CREATE EXTERNAL TABLE mydb.my_hudi_tbl LIKE PARQUET 's3://path/to/dataset/year=2015/month=03/day=16/5f541af5-ca07-4329-ad8c-40fa9b353f35-0_2-103-391_20200210090618.parquet' PARTITIONED BY (year int, month int, day int) ROW FORMAT SERDE 'org.apache.hadoop.hive.ql.io.parquet.serde.ParquetHiveSerDe' STORED AS INPUTFORMAT 'org.apache.hudi.hadoop.HoodieParquetInputFormat' OUTPUTFORMAT 'org.apache.hadoop.hive.ql.io.parquet.MapredParquetOutputFormat' LOCATION 's3://path/to/dataset';

This support has the following limitations:

  • Tables must be explicitly registered, as Okera connection crawling does not properly identify Apache Hudi tables.

  • Okera only supports snapshot queries on copy-on-write tables and read optimized queries on merge-on-read tables.

Databricks Delta Lake Table Support (Preview Feature)
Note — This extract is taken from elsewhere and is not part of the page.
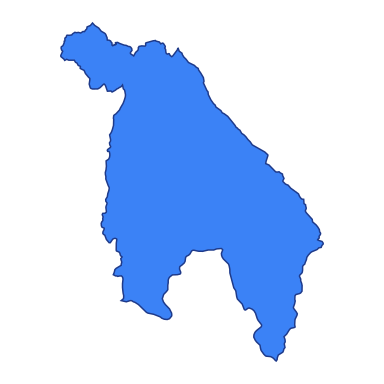 Sin Ho, Lai Chau, Vietnam
{"feature_id": "81297802B88663047044628", "entity_name": "Sin Ho", "entity_type": "district", "adm_level": 2, "iso_a3": "VNM", "parent_name": "Vietnam", "parent_adm1": "Lai Chau", "projection": "natural_earth1", "projection_center": [103.292, 22.251], "detail": "fine", "context": "isolated", "style": "filled", "palette": "blue", "viewbox_px": 384, "rotation_deg": 0, "n_neighbors": 0, "source": "geoboundaries", "source_scale": "gbopen_adm2", "svg_char_len": 5914}
<svg xmlns="http://www.w3.org/2000/svg" viewBox="0 0 384 384"><path d="M203.4,82.9L204.0,81.2L203.4,77.6L200.7,73.0L198.6,70.0L198.2,68.4L196.2,67.2L194.4,65.4L188.5,62.5L186.1,59.3L183.8,57.0L182.3,54.5L182.0,53.2L179.2,51.2L178.2,48.3L177.7,48.5L177.5,49.5L177.0,50.3L172.7,56.0L171.8,56.7L170.1,55.4L169.2,53.7L168.8,53.6L167.5,54.1L166.4,53.6L165.9,52.4L165.6,49.4L164.7,48.0L165.3,47.0L165.2,46.2L163.4,43.4L162.4,43.1L160.7,43.8L159.4,42.0L156.0,41.1L155.5,40.5L153.2,40.8L146.0,42.8L145.6,43.4L145.7,45.2L145.4,45.8L144.9,46.1L141.7,45.9L139.1,46.4L138.3,47.7L138.3,49.1L137.8,50.4L135.6,52.4L133.7,55.9L131.0,54.1L130.4,53.4L130.5,52.4L132.0,50.4L131.7,48.5L130.7,47.2L129.8,46.6L128.2,46.4L126.3,45.4L124.1,45.1L119.3,43.3L117.7,42.4L115.6,42.6L115.4,42.8L115.6,43.4L116.3,43.8L116.1,44.3L115.3,44.8L114.2,44.6L114.2,45.1L112.8,45.7L112.6,45.3L112.1,45.2L111.9,42.8L111.1,42.0L110.6,41.0L109.1,40.2L107.3,40.1L107.0,37.3L106.4,36.4L106.2,35.4L105.4,33.9L104.5,33.1L101.2,31.2L98.7,28.0L94.8,25.5L92.5,23.0L90.4,25.5L87.1,26.9L86.7,29.0L85.7,29.9L84.5,31.6L83.0,31.5L80.7,33.0L78.4,32.4L76.4,32.7L74.9,32.3L72.5,33.9L71.8,34.9L69.5,35.3L67.0,35.2L66.5,35.9L66.2,37.1L65.2,37.8L64.9,38.3L64.9,40.9L64.2,41.2L64.2,42.8L63.0,45.5L62.5,46.1L61.5,46.6L61.2,47.1L61.1,48.2L61.6,50.0L62.7,51.2L60.8,55.4L60.9,56.6L63.9,59.1L64.7,60.4L66.7,59.3L68.8,60.2L74.3,60.2L75.5,62.3L77.0,63.1L78.2,65.4L80.3,66.3L80.5,66.9L80.1,68.0L80.3,68.5L84.1,70.4L85.5,73.6L88.5,77.2L89.8,78.4L89.8,80.0L89.2,84.1L90.3,87.8L90.9,88.4L92.5,89.0L97.8,88.9L100.1,87.6L103.5,84.3L104.1,84.0L104.8,84.6L105.5,85.7L107.4,91.2L111.0,91.0L111.8,91.9L112.2,92.0L115.4,90.2L116.9,88.9L117.8,88.6L119.2,87.6L121.1,86.7L122.5,85.0L123.3,88.8L124.4,89.8L124.9,91.4L125.5,94.9L125.3,96.9L124.3,100.2L123.1,103.4L120.4,108.0L119.5,110.0L116.0,113.8L114.1,115.1L113.7,115.7L113.4,118.3L113.7,119.3L113.5,125.5L112.3,129.8L111.3,132.4L109.6,134.9L110.5,139.1L110.6,140.4L110.4,141.4L109.5,142.7L109.5,143.2L109.8,144.9L110.6,146.3L110.6,146.9L110.3,147.5L107.6,149.5L107.3,150.4L107.7,151.4L108.8,151.4L109.4,151.9L109.8,154.0L109.8,155.6L109.5,157.4L108.6,159.2L106.1,160.9L106.4,166.3L106.0,169.9L105.3,172.5L105.4,174.5L105.9,176.8L105.8,179.0L108.2,185.6L109.2,187.6L109.2,188.6L108.8,190.7L107.8,193.6L107.3,196.8L105.7,199.4L105.8,201.2L107.0,202.9L107.0,203.7L106.0,206.5L105.9,207.7L106.4,211.5L106.1,212.4L105.0,213.2L102.7,213.4L102.2,214.7L103.1,216.9L102.7,218.6L102.9,220.0L102.6,220.9L101.8,221.8L101.2,223.4L101.4,225.9L102.0,227.2L104.2,228.2L104.2,229.2L103.0,231.7L102.8,233.2L103.4,234.3L104.8,235.2L106.4,239.5L109.1,242.7L110.3,242.7L112.7,239.2L114.3,238.4L115.4,238.4L116.6,238.9L116.8,239.5L116.3,243.0L116.2,250.2L116.5,251.0L119.0,252.0L119.9,253.2L120.3,255.1L121.1,256.2L122.0,256.8L121.9,257.3L120.8,258.6L121.0,259.9L121.5,261.0L121.7,262.4L121.2,264.3L121.2,265.3L116.2,268.3L114.9,269.6L114.2,272.5L113.3,274.7L115.5,275.9L117.0,276.0L117.7,276.4L119.4,276.0L121.4,275.9L122.2,276.6L122.8,277.9L123.0,279.3L122.5,283.7L122.5,287.5L123.1,293.0L123.7,295.7L123.6,298.0L123.4,298.7L121.2,300.6L126.3,301.8L130.2,300.6L131.7,300.7L133.4,301.8L134.9,302.3L138.4,304.5L146.4,312.3L147.9,313.1L153.7,314.3L159.6,316.6L160.7,317.2L161.6,318.1L164.2,319.2L167.2,319.5L169.5,318.7L171.6,316.1L171.8,315.1L171.6,313.1L169.5,308.9L165.3,304.5L163.5,302.0L162.3,298.7L163.7,294.4L166.5,291.5L167.8,289.7L167.8,285.2L168.2,282.8L168.2,280.3L168.7,278.5L169.7,277.0L172.4,274.9L177.2,274.7L179.5,274.2L180.4,273.8L180.7,273.0L180.7,272.1L179.5,269.1L179.7,266.9L179.9,266.5L182.0,265.0L184.2,263.0L185.1,261.3L185.6,257.4L186.6,256.2L188.6,255.2L190.0,253.9L191.6,251.0L192.8,250.3L193.8,250.2L198.4,251.2L202.7,251.3L208.2,250.0L213.7,250.0L216.6,248.9L221.3,248.5L222.3,249.3L222.7,249.9L221.4,253.4L221.6,255.4L222.2,257.1L223.4,259.0L228.4,263.9L229.1,265.6L229.8,269.2L229.9,273.0L233.8,287.8L235.5,290.3L235.9,291.4L236.7,296.7L237.4,299.0L242.2,304.1L244.2,309.3L244.6,309.8L245.6,310.0L248.1,308.2L249.3,308.0L252.0,309.1L253.9,310.6L255.5,313.2L257.3,318.8L258.2,320.5L261.5,324.7L261.6,325.9L261.0,327.0L257.2,330.0L255.5,331.6L254.6,333.1L253.9,334.9L253.8,337.2L255.3,340.3L256.6,342.0L260.0,345.2L260.5,348.3L261.1,350.4L263.8,354.2L265.5,355.9L266.4,356.2L270.4,356.6L271.5,357.0L273.5,358.3L275.4,360.5L276.2,361.0L277.1,359.7L277.3,357.8L278.3,355.0L282.8,352.2L283.4,350.9L283.8,349.2L285.0,347.5L284.3,344.0L284.5,343.1L285.2,341.9L285.0,339.5L284.0,336.7L286.6,334.2L289.2,330.0L290.3,328.7L291.2,328.2L294.1,327.6L295.1,327.0L294.7,324.9L294.9,320.5L295.1,319.2L296.9,315.5L297.3,313.8L296.4,312.1L293.6,308.3L293.4,307.2L294.6,303.9L295.2,301.0L294.8,299.3L295.0,295.7L296.0,294.5L299.4,293.6L300.6,293.0L302.0,291.2L302.1,285.5L301.6,283.2L300.7,280.9L300.7,279.0L299.5,276.4L299.5,275.8L299.8,275.1L301.8,273.1L302.3,272.1L302.6,270.1L302.6,266.5L303.4,265.2L304.7,264.2L305.3,262.3L306.4,259.7L306.8,257.4L308.3,255.1L310.6,252.6L311.7,251.8L316.3,249.9L317.3,249.4L318.7,247.9L321.2,247.4L321.9,245.5L323.1,244.2L323.2,243.2L322.1,241.5L318.7,240.4L317.6,239.8L317.8,239.4L319.2,238.0L319.1,236.2L320.0,235.1L320.6,233.9L320.5,233.0L319.7,231.9L319.3,229.5L317.7,226.9L316.1,224.9L312.6,221.9L312.2,219.3L306.4,212.9L305.5,211.5L305.4,210.4L306.2,208.7L306.1,207.3L305.7,206.2L305.6,204.8L304.0,203.6L303.7,199.3L302.0,199.1L301.1,198.5L299.6,196.5L298.5,193.9L290.6,188.1L288.2,185.2L285.5,184.1L282.9,181.5L282.8,180.9L284.0,178.4L282.7,175.7L282.4,174.0L280.2,172.8L279.1,171.8L277.0,172.1L275.6,171.8L269.0,165.0L265.7,163.6L266.1,161.2L267.9,155.6L267.8,154.8L264.8,152.0L252.3,144.9L250.2,141.8L247.8,139.4L245.9,136.8L244.0,134.9L241.7,133.4L239.9,130.2L238.3,129.2L237.3,128.0L236.2,127.4L234.9,125.2L227.7,116.3L224.1,113.7L222.2,112.8L220.9,110.6L215.9,107.0L215.2,105.1L213.5,103.6L210.9,99.9L208.3,94.6L208.0,91.8L206.9,90.5L203.4,82.9Z" fill="#3b82f6" stroke="#1e3a8a" stroke-width="1.5"/></svg>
Okera provides support for Delta Lake tables. It provides this support using one of two methods:

  • Native support (this is supported as a preview feature)
  • Manifest-required support

Okera recommends using its native support for Delta Lake tables.

Native Support

This is the recommended method of integrating Okera with Delta Lake tables.

To select native support for a specific Delta Lake table or database, specify the okera.delta.native-support=true property as a table or database property.

To select native support for the entire Okera cluster, add the DELTA_TABLE_NATIVE_SUPPORT configuration parameter to the Okera configuration file and set it to true. The default for this parameter is currently false (use the original manifest-required support), but will change to true in a future release.

You can create Delta Lake tables using the CREATE EXTERNAL TABLE DDL. For example:

CREATE EXTERNAL TABLE mydb.my_delta_tbl (i INT)
STORED AS PARQUET
LOCATION 's3a://path/to/dataset'
TBLPROPERTIES(
  'spark.sql.sources.provider'='DELTA',
  'okera.delta.native-support'='true'
);

Note: Okera currently only supports querying the latest snapshot of a Delta Lake table.

Manifest-Required Support

Okera recommends using its native support for Delta Lake tables, not its manifest-required support.

However, if you want to continue to use Okera's manifest-required support for Delta Lake tables, specify okera.delta.native-support=false as a table or database property.

To select manifest-required support for the entire Okera cluster, add the DELTA_TABLE_NATIVE_SUPPORT configuration parameter to the Okera configuration file and set it to false. The default for this parameter is currently false (use the original manifest-required support), but will change to true (use native support) in a future release.

Important

Okera recommends that you explicitly set okera.delta.native-support=false for the Delta Lake tables and databases for which you want to continue using Okera's manifest-required support, even though false is currently the cluster default, because the cluster default will change to true (use native support) in a future release.

With manifest-required support, Delta Lake tables are supported as symlink tables, so you must define them as symlink tables and ensure that the manifest for them is generated properly. Tables must be explicitly registered, as Okera connection crawling does not properly identify Delta Lake tables.